Gore talked specifically about global warming and ways to decrease the carbon footprint.
Duke said in a news release that it's "thrilled" to have the 2007 Nobel Peace Prize winner give the 2010 spring Duke Environment and Society Lecture.
Gore's speech was part of an ongoing free lecture series at Duke's Nicholas School of the Environment.
"Since the beginning of his career, Al Gore has been relentless in his quest to bring the truth about global warming to the world, even when the world wasn’t listening," said William L. Chameides, dean of Duke University’s Nicholas School of the Environment.
But not everyone was thrilled to see him in the Triangle. Things got heated when a small group of protestors with NC Freedom showed up.
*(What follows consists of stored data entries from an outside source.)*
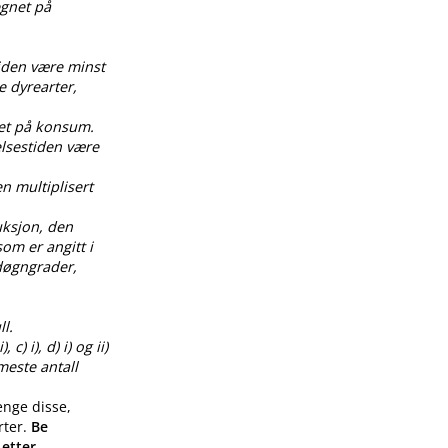
egnet på
tiden være minst
e dyrearter,
net på konsum.
elsestiden være
en multiplisert
uksjon, den
om er angitt i
0 døgngrader,
l.
) i), d) i) og ii)
meste antall
enge disse,
rter.
Be
 etter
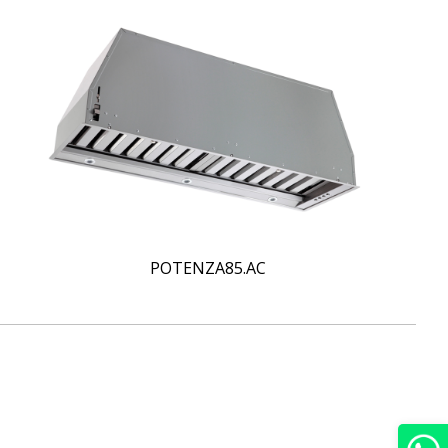
POTENZA85.AC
They called Gore and his ideas a fraud.
"They've turned it around now and now we're going to be dead from heat," said Hans Mentha with NC Freedom. "We've got the last five or eight years with a climate change reversal do they acknowledge it? No. It's just a bump in the road to line their pockets with cash."
"The people who that tell Al Gore that he's a hypocrite ... I mean he might be flying a jet, but I think the message that he has is more important," Duke Grad Student Julie Colvin said.
After leaving office in 2001, Gore went on to write a bestselling book called "An Inconvenient Truth" about the theory of global warming. A movie made from the book received an Academy Award in 2007.
Gore's global warming advocacy earned him the Nobel Peace Prize later that year.